Introducing ABS Challenge Recaps
You voted for it, so here's the first official installment of daily ABS Challenge Recaps.
So because 92% of you voted for it — yikes! — I’m going to give you a very short ABS Challenge post every day for the next couple of weeks, and we can reevaluate from there. I’ll try to keep it lively and try to make it more about baseball and less about the ABS system itself. We’ll see how long we can keep this going.
First, I’d like to thank all of you — our BIG FAN event at The Strand in New York with Seth Meyers on May 18 is now completely sold out. True, I didn’t need the word “completely” in that sentence, but “completely sold out” just sounds cooler than regular old “sold out.” I am told that tickets in Boston (well, Cambridge), St. Louis, Kansas City, and Los Angeles are going fast. Come on out. We’d love to see you.
The ABS Challenge Scorecard
Total challenges: 343. Challenges have been successful 189 times (55%).
Batter challenges have been successful 52% of the time.
Fielder challenges (almost always catchers) have been successful 58% of the time.
Wednesday was a great day for challenges, particularly for the hitters. In all, there were 57 challenges, 34 successful for a 59% success rate.
I’ve marked the two worst calls in red. Unfortunately, they were both made by the same home plate umpire, Andy Fletcher, in the Royals-Twins game. Fletcher had a terrible, horrible, no good, very bad day.

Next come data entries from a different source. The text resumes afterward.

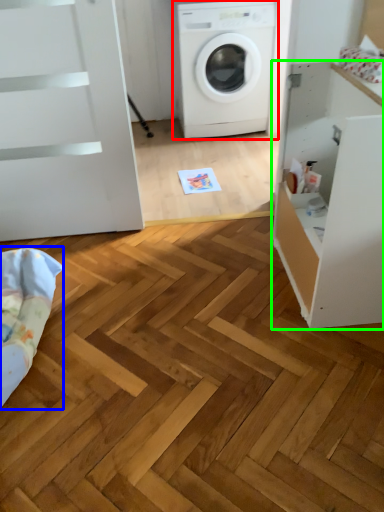
Question: Considering the real-world distances, which object is farthest from washing machine (highlighted by a red box)? bedding (highlighted by a blue box) or file cabinet (highlighted by a green box)?

Choices:
 (A) bedding
 (B) file cabinet

Answer: (A)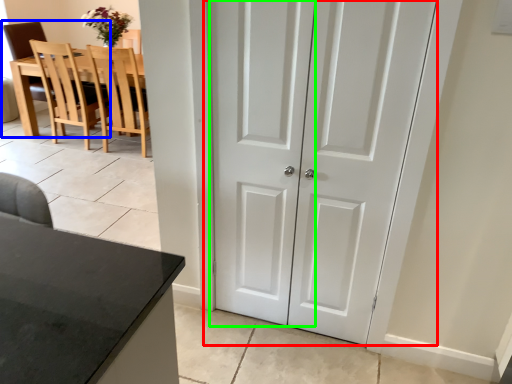
Question: Considering the real-world distances, which object is closest to door (highlighted by a red box)? chair (highlighted by a blue box) or screen door (highlighted by a green box).

Choices:
 (A) chair
 (B) screen door

Answer: (B)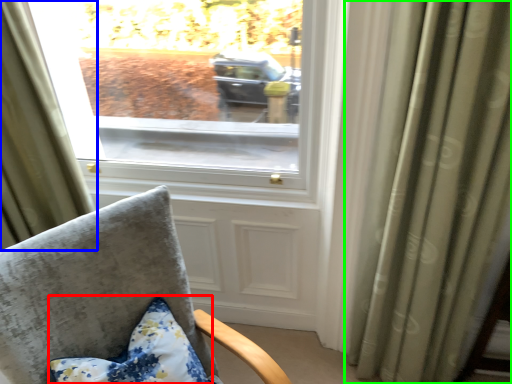
Question: Estimate the real-world distances between objects in this image. Which object is closer to pillow (highlighted by a red box), curtain (highlighted by a blue box) or curtain (highlighted by a green box)?

Choices:
 (A) curtain
 (B) curtain

Answer: (A)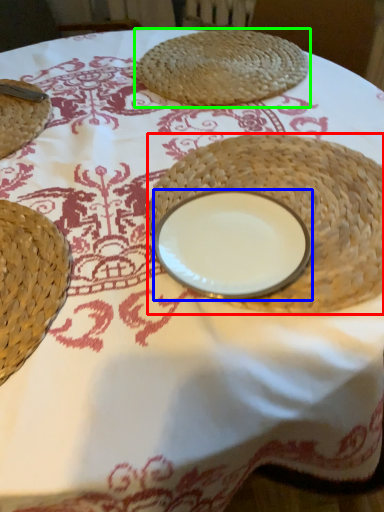
Question: Considering the real-world distances, which object is farthest from straw hat (highlighted by a red box)? tableware (highlighted by a blue box) or food (highlighted by a green box)?

Choices:
 (A) tableware
 (B) food

Answer: (B)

Fletcher called the red ball well inside the strike zone a ball; Twins catcher Ryan Jeffers immediately challenged it, and it was overturned for a strikeout of Salvy Perez.
The red ball outside of the strike zone was called a strike by Fletcher; the Twins’ Austin Martin challenged it, the call was overturned, and it ended up being a bases-loaded walk.
The Austin Martin walk was interesting. As my pal, Royals announcer Ryan Lefebvre, said during the broadcast, this was a break from baseball as we knew it. See, the Royals were leading 12-1 at the time. And often during out-of-hand games — especially on miserable days, and it was miserable in Kansas City on Wednesday night — umpires would expand the strike zone to move the game along. Few seemed to mind back then.
Well, those days are over now. Every pitch has to be called by the book, or it can and will be challenged, and ABS doesn’t care about the score or if it’s raining or if it’s a getaway day or if it’s 105 degrees.
There were ELEVEN challenges in this game, a new record, and most of them were by the Twins, who have become the most aggressive challenger in baseball. They challenged nine of Fletcher’s calls, overturning eight. The Twins still lost the game 13-9, but remember, they were down 12-1 at one point. With the challenge system, teams are more likely to fight on, I think, even in seemingly lost games.




Is there a chart somewhere for pitches after a team runs out of challenges?
With the picture of Salvy, I thought you were going to mention he is still perfect in challenging ball calls as a catcher. I think he is 5 for 5 at this point.